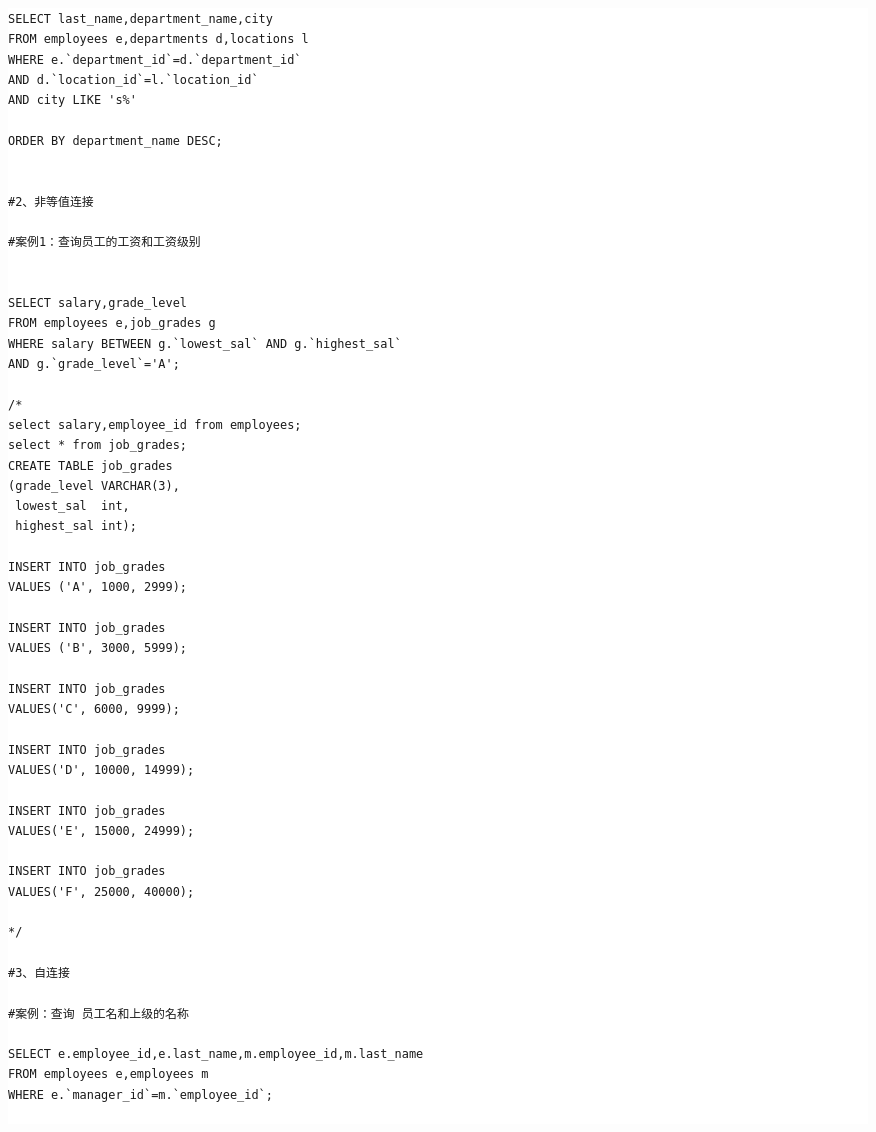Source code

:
 ```
SELECT last_name,department_name,city
FROM employees e,departments d,locations l
WHERE e.`department_id`=d.`department_id`
AND d.`location_id`=l.`location_id`
AND city LIKE 's%'

ORDER BY department_name DESC;


#2、非等值连接

#案例1：查询员工的工资和工资级别


SELECT salary,grade_level
FROM employees e,job_grades g
WHERE salary BETWEEN g.`lowest_sal` AND g.`highest_sal`
AND g.`grade_level`='A';

/*
select salary,employee_id from employees;
select * from job_grades;
CREATE TABLE job_grades
(grade_level VARCHAR(3),
 lowest_sal  int,
 highest_sal int);

INSERT INTO job_grades
VALUES ('A', 1000, 2999);

INSERT INTO job_grades
VALUES ('B', 3000, 5999);

INSERT INTO job_grades
VALUES('C', 6000, 9999);

INSERT INTO job_grades
VALUES('D', 10000, 14999);

INSERT INTO job_grades
VALUES('E', 15000, 24999);

INSERT INTO job_grades
VALUES('F', 25000, 40000);

*/

#3、自连接

#案例：查询 员工名和上级的名称

SELECT e.employee_id,e.last_name,m.employee_id,m.last_name
FROM employees e,employees m
WHERE e.`manager_id`=m.`employee_id`;


```

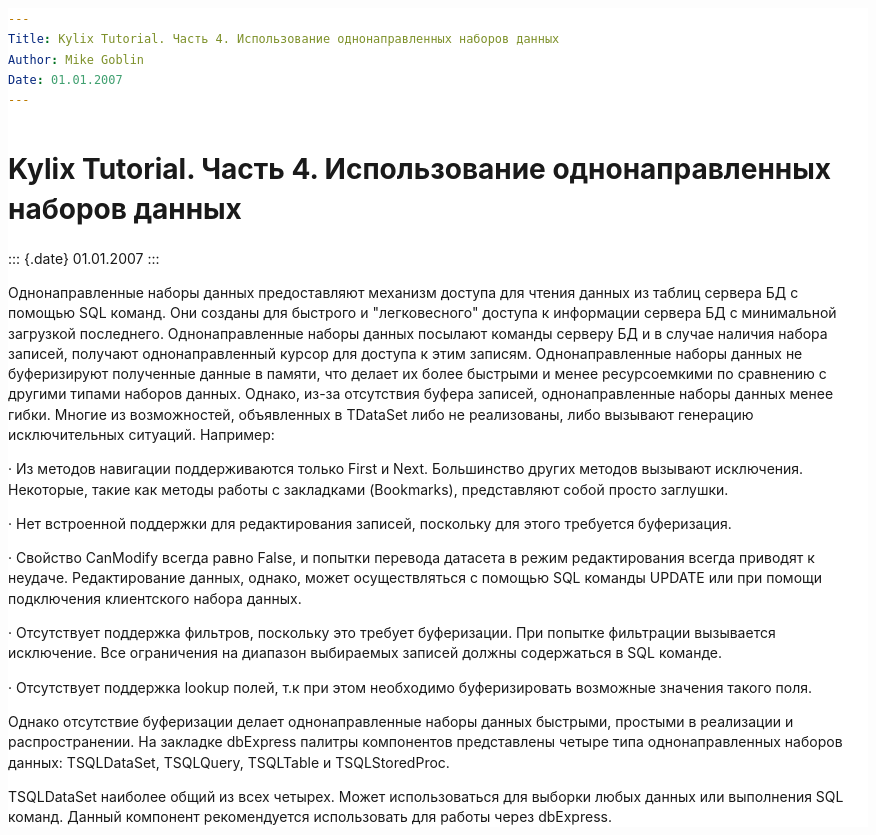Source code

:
 ```yaml
---
Title: Kylix Tutorial. Часть 4. Использование однонаправленных наборов данных
Author: Mike Goblin
Date: 01.01.2007
---
```



Kylix Tutorial. Часть 4. Использование однонаправленных наборов данных
======================================================================

::: {.date}
01.01.2007
:::

Однонаправленные наборы данных предоставляют механизм доступа для чтения
данных из таблиц сервера БД с помощью SQL команд. Они созданы для
быстрого и "легковесного" доступа к информации сервера БД с
минимальной загрузкой последнего. Однонаправленные наборы данных
посылают команды серверу БД и в случае наличия набора записей, получают
однонаправленный курсор для доступа к этим записям. Однонаправленные
наборы данных не буферизируют полученные данные в памяти, что делает их
более быстрыми и менее ресурсоемкими по сравнению с другими типами
наборов данных. Однако, из-за отсутствия буфера записей,
однонаправленные наборы данных менее гибки. Многие из возможностей,
объявленных в TDataSet либо не реализованы, либо вызывают генерацию
исключительных ситуаций. Например:

· Из методов навигации поддерживаются только First и Next. Большинство
других методов вызывают исключения. Некоторые, такие как методы работы с
закладками (Bookmarks), представляют собой просто заглушки.

· Нет встроенной поддержки для редактирования записей, поскольку для
этого требуется буферизация.

· Свойство CanModify всегда равно False, и попытки перевода датасета в
режим редактирования всегда приводят к неудаче. Редактирование данных,
однако, может осуществляться с помощью SQL команды UPDATE или при помощи
подключения клиентского набора данных.

· Отсутствует поддержка фильтров, поскольку это требует буферизации. При
попытке фильтрации вызывается исключение. Все ограничения на диапазон
выбираемых записей должны содержаться в SQL команде.

· Отсутствует поддержка lookup полей, т.к при этом необходимо
буферизировать возможные значения такого поля.

Однако отсутствие буферизации делает однонаправленные наборы данных
быстрыми, простыми в реализации и распространении. На закладке dbExpress
палитры компонентов представлены четыре типа однонаправленных наборов
данных: TSQLDataSet, TSQLQuery, TSQLTable и TSQLStoredProc.

TSQLDataSet наиболее общий из всех четырех. Может использоваться для
выборки любых данных или выполнения SQL команд. Данный компонент
рекомендуется использовать для работы через dbExpress.
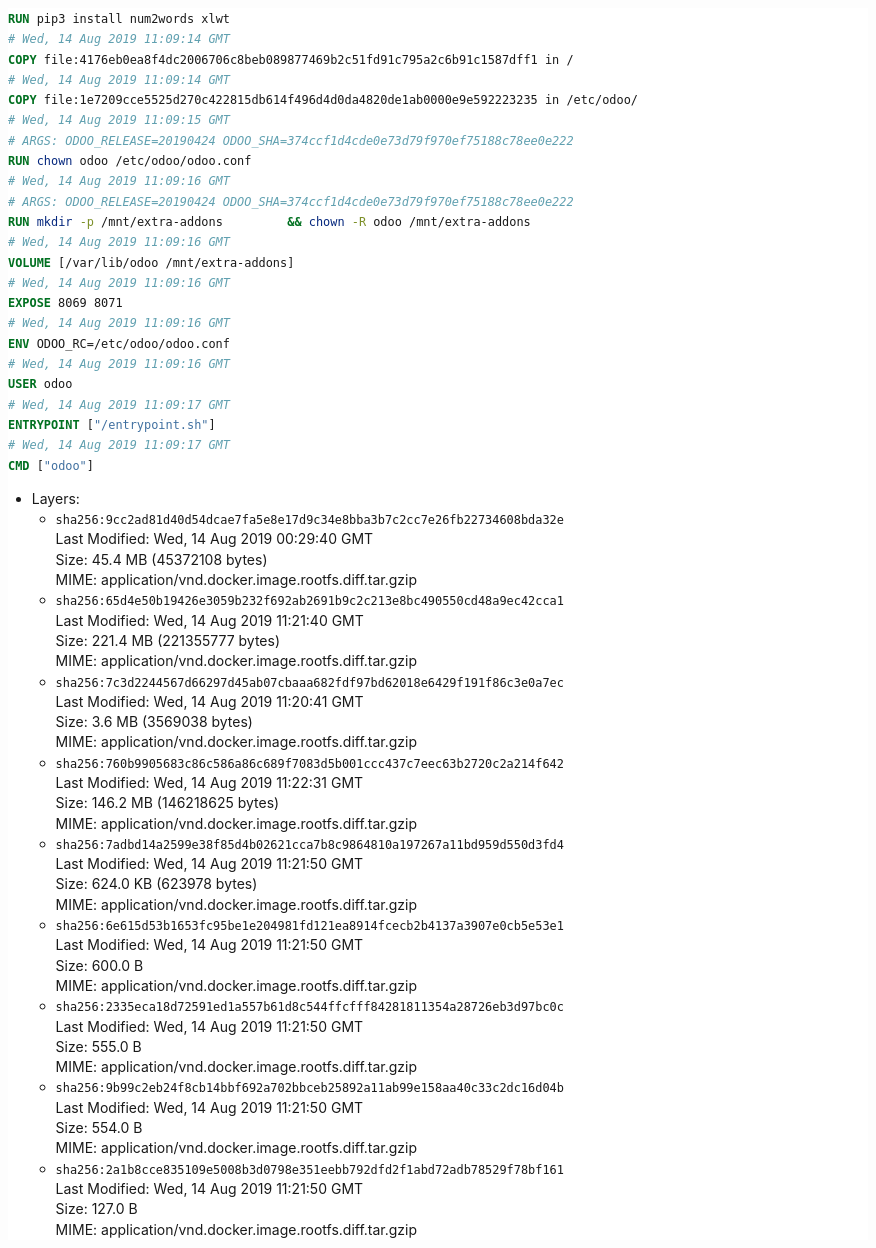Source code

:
 ```dockerfile
RUN pip3 install num2words xlwt
# Wed, 14 Aug 2019 11:09:14 GMT
COPY file:4176eb0ea8f4dc2006706c8beb089877469b2c51fd91c795a2c6b91c1587dff1 in / 
# Wed, 14 Aug 2019 11:09:14 GMT
COPY file:1e7209cce5525d270c422815db614f496d4d0da4820de1ab0000e9e592223235 in /etc/odoo/ 
# Wed, 14 Aug 2019 11:09:15 GMT
# ARGS: ODOO_RELEASE=20190424 ODOO_SHA=374ccf1d4cde0e73d79f970ef75188c78ee0e222
RUN chown odoo /etc/odoo/odoo.conf
# Wed, 14 Aug 2019 11:09:16 GMT
# ARGS: ODOO_RELEASE=20190424 ODOO_SHA=374ccf1d4cde0e73d79f970ef75188c78ee0e222
RUN mkdir -p /mnt/extra-addons         && chown -R odoo /mnt/extra-addons
# Wed, 14 Aug 2019 11:09:16 GMT
VOLUME [/var/lib/odoo /mnt/extra-addons]
# Wed, 14 Aug 2019 11:09:16 GMT
EXPOSE 8069 8071
# Wed, 14 Aug 2019 11:09:16 GMT
ENV ODOO_RC=/etc/odoo/odoo.conf
# Wed, 14 Aug 2019 11:09:16 GMT
USER odoo
# Wed, 14 Aug 2019 11:09:17 GMT
ENTRYPOINT ["/entrypoint.sh"]
# Wed, 14 Aug 2019 11:09:17 GMT
CMD ["odoo"]
```

-	Layers:
	-	`sha256:9cc2ad81d40d54dcae7fa5e8e17d9c34e8bba3b7c2cc7e26fb22734608bda32e`  
		Last Modified: Wed, 14 Aug 2019 00:29:40 GMT  
		Size: 45.4 MB (45372108 bytes)  
		MIME: application/vnd.docker.image.rootfs.diff.tar.gzip
	-	`sha256:65d4e50b19426e3059b232f692ab2691b9c2c213e8bc490550cd48a9ec42cca1`  
		Last Modified: Wed, 14 Aug 2019 11:21:40 GMT  
		Size: 221.4 MB (221355777 bytes)  
		MIME: application/vnd.docker.image.rootfs.diff.tar.gzip
	-	`sha256:7c3d2244567d66297d45ab07cbaaa682fdf97bd62018e6429f191f86c3e0a7ec`  
		Last Modified: Wed, 14 Aug 2019 11:20:41 GMT  
		Size: 3.6 MB (3569038 bytes)  
		MIME: application/vnd.docker.image.rootfs.diff.tar.gzip
	-	`sha256:760b9905683c86c586a86c689f7083d5b001ccc437c7eec63b2720c2a214f642`  
		Last Modified: Wed, 14 Aug 2019 11:22:31 GMT  
		Size: 146.2 MB (146218625 bytes)  
		MIME: application/vnd.docker.image.rootfs.diff.tar.gzip
	-	`sha256:7adbd14a2599e38f85d4b02621cca7b8c9864810a197267a11bd959d550d3fd4`  
		Last Modified: Wed, 14 Aug 2019 11:21:50 GMT  
		Size: 624.0 KB (623978 bytes)  
		MIME: application/vnd.docker.image.rootfs.diff.tar.gzip
	-	`sha256:6e615d53b1653fc95be1e204981fd121ea8914fcecb2b4137a3907e0cb5e53e1`  
		Last Modified: Wed, 14 Aug 2019 11:21:50 GMT  
		Size: 600.0 B  
		MIME: application/vnd.docker.image.rootfs.diff.tar.gzip
	-	`sha256:2335eca18d72591ed1a557b61d8c544ffcfff84281811354a28726eb3d97bc0c`  
		Last Modified: Wed, 14 Aug 2019 11:21:50 GMT  
		Size: 555.0 B  
		MIME: application/vnd.docker.image.rootfs.diff.tar.gzip
	-	`sha256:9b99c2eb24f8cb14bbf692a702bbceb25892a11ab99e158aa40c33c2dc16d04b`  
		Last Modified: Wed, 14 Aug 2019 11:21:50 GMT  
		Size: 554.0 B  
		MIME: application/vnd.docker.image.rootfs.diff.tar.gzip
	-	`sha256:2a1b8cce835109e5008b3d0798e351eebb792dfd2f1abd72adb78529f78bf161`  
		Last Modified: Wed, 14 Aug 2019 11:21:50 GMT  
		Size: 127.0 B  
		MIME: application/vnd.docker.image.rootfs.diff.tar.gzip
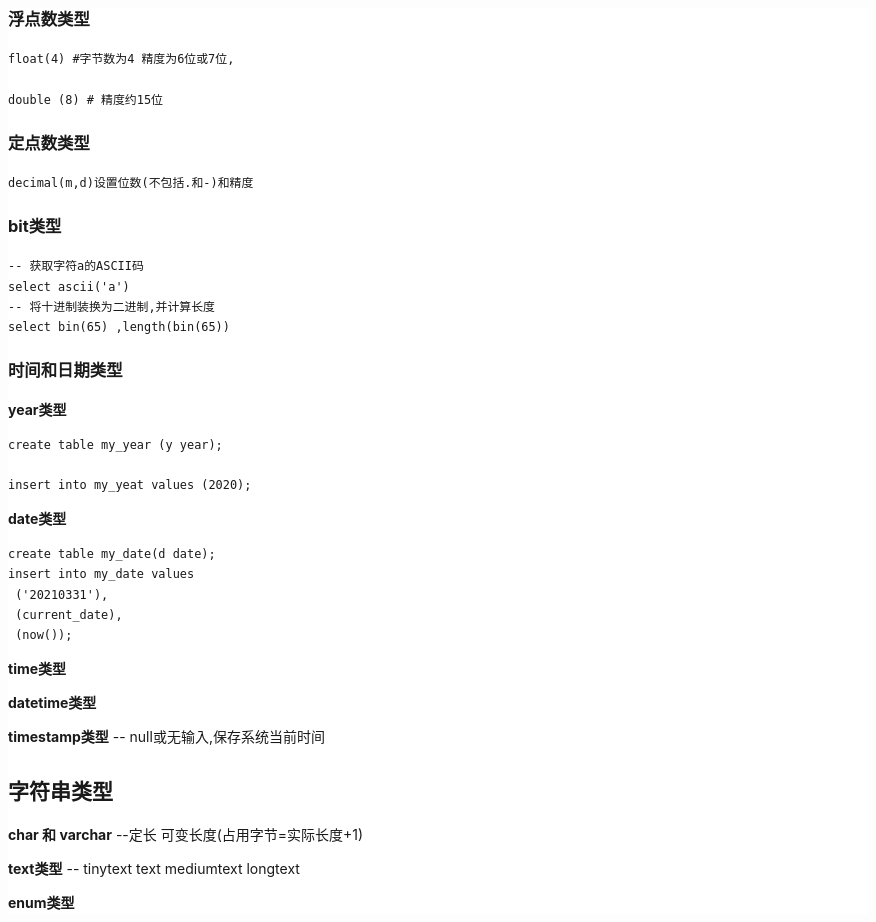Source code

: ### 浮点数类型

```
float(4) #字节数为4 精度为6位或7位,

double (8) # 精度约15位
```

### 定点数类型

```
decimal(m,d)设置位数(不包括.和-)和精度
```

### bit类型

```
-- 获取字符a的ASCII码
select ascii('a')
-- 将十进制装换为二进制,并计算长度
select bin(65) ,length(bin(65))
```

### 时间和日期类型

**year类型**

```
create table my_year (y year);

insert into my_yeat values (2020);
```

**date类型**

```
create table my_date(d date);
insert into my_date values
 ('20210331'),
 (current_date),
 (now());
```

**time类型**

**datetime类型**

**timestamp类型**   --  null或无输入,保存系统当前时间

## 字符串类型

**char 和 varchar**  --定长  可变长度(占用字节=实际长度+1)

**text类型**  -- tinytext 	 text	 mediumtext	 longtext 

**enum类型**
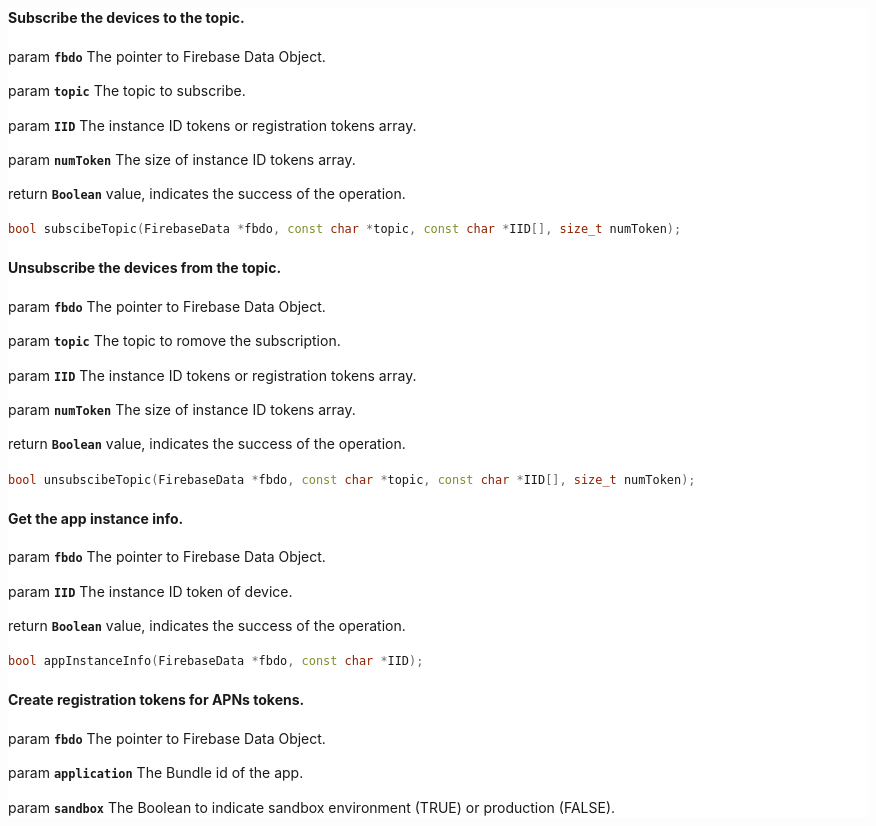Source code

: 
#### Subscribe the devices to the topic.

param **`fbdo`** The pointer to Firebase Data Object.

param **`topic`** The topic to subscribe.

param **`IID`** The instance ID tokens or registration tokens array.

param **`numToken`** The size of instance ID tokens array.

return **`Boolean`** value, indicates the success of the operation. 

```cpp
bool subscibeTopic(FirebaseData *fbdo, const char *topic, const char *IID[], size_t numToken);
```






#### Unsubscribe the devices from the topic.

param **`fbdo`** The pointer to Firebase Data Object.

param **`topic`** The topic to romove the subscription.

param **`IID`** The instance ID tokens or registration tokens array.

param **`numToken`** The size of instance ID tokens array.

return **`Boolean`** value, indicates the success of the operation. 

```cpp
bool unsubscibeTopic(FirebaseData *fbdo, const char *topic, const char *IID[], size_t numToken);
```






#### Get the app instance info.

param **`fbdo`** The pointer to Firebase Data Object.

param **`IID`** The instance ID token of device.

return **`Boolean`** value, indicates the success of the operation. 

```cpp
bool appInstanceInfo(FirebaseData *fbdo, const char *IID);
```






#### Create registration tokens for APNs tokens.

param **`fbdo`** The pointer to Firebase Data Object.

param **`application`** The Bundle id of the app.

param **`sandbox`** The Boolean to indicate sandbox environment (TRUE) or production (FALSE).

------------------------

BRIEF: Copy exactly, and only, the lines from the first line of the material through the line that contains "закладками (Bookmarks), представляют", both ends kept; no pictures.

ANSWER BELOW:
Source code

:
 ```
SELECT last_name,department_name,city
FROM employees e,departments d,locations l
WHERE e.`department_id`=d.`department_id`
AND d.`location_id`=l.`location_id`
AND city LIKE 's%'

ORDER BY department_name DESC;


#2、非等值连接

#案例1：查询员工的工资和工资级别


SELECT salary,grade_level
FROM employees e,job_grades g
WHERE salary BETWEEN g.`lowest_sal` AND g.`highest_sal`
AND g.`grade_level`='A';

/*
select salary,employee_id from employees;
select * from job_grades;
CREATE TABLE job_grades
(grade_level VARCHAR(3),
 lowest_sal  int,
 highest_sal int);

INSERT INTO job_grades
VALUES ('A', 1000, 2999);

INSERT INTO job_grades
VALUES ('B', 3000, 5999);

INSERT INTO job_grades
VALUES('C', 6000, 9999);

INSERT INTO job_grades
VALUES('D', 10000, 14999);

INSERT INTO job_grades
VALUES('E', 15000, 24999);

INSERT INTO job_grades
VALUES('F', 25000, 40000);

*/

#3、自连接

#案例：查询 员工名和上级的名称

SELECT e.employee_id,e.last_name,m.employee_id,m.last_name
FROM employees e,employees m
WHERE e.`manager_id`=m.`employee_id`;


```

Source code

:
 ```yaml
---
Title: Kylix Tutorial. Часть 4. Использование однонаправленных наборов данных
Author: Mike Goblin
Date: 01.01.2007
---
```



Kylix Tutorial. Часть 4. Использование однонаправленных наборов данных
======================================================================

::: {.date}
01.01.2007
:::

Однонаправленные наборы данных предоставляют механизм доступа для чтения
данных из таблиц сервера БД с помощью SQL команд. Они созданы для
быстрого и "легковесного" доступа к информации сервера БД с
минимальной загрузкой последнего. Однонаправленные наборы данных
посылают команды серверу БД и в случае наличия набора записей, получают
однонаправленный курсор для доступа к этим записям. Однонаправленные
наборы данных не буферизируют полученные данные в памяти, что делает их
более быстрыми и менее ресурсоемкими по сравнению с другими типами
наборов данных. Однако, из-за отсутствия буфера записей,
однонаправленные наборы данных менее гибки. Многие из возможностей,
объявленных в TDataSet либо не реализованы, либо вызывают генерацию
исключительных ситуаций. Например:

· Из методов навигации поддерживаются только First и Next. Большинство
других методов вызывают исключения. Некоторые, такие как методы работы с
закладками (Bookmarks), представляют собой просто заглушки.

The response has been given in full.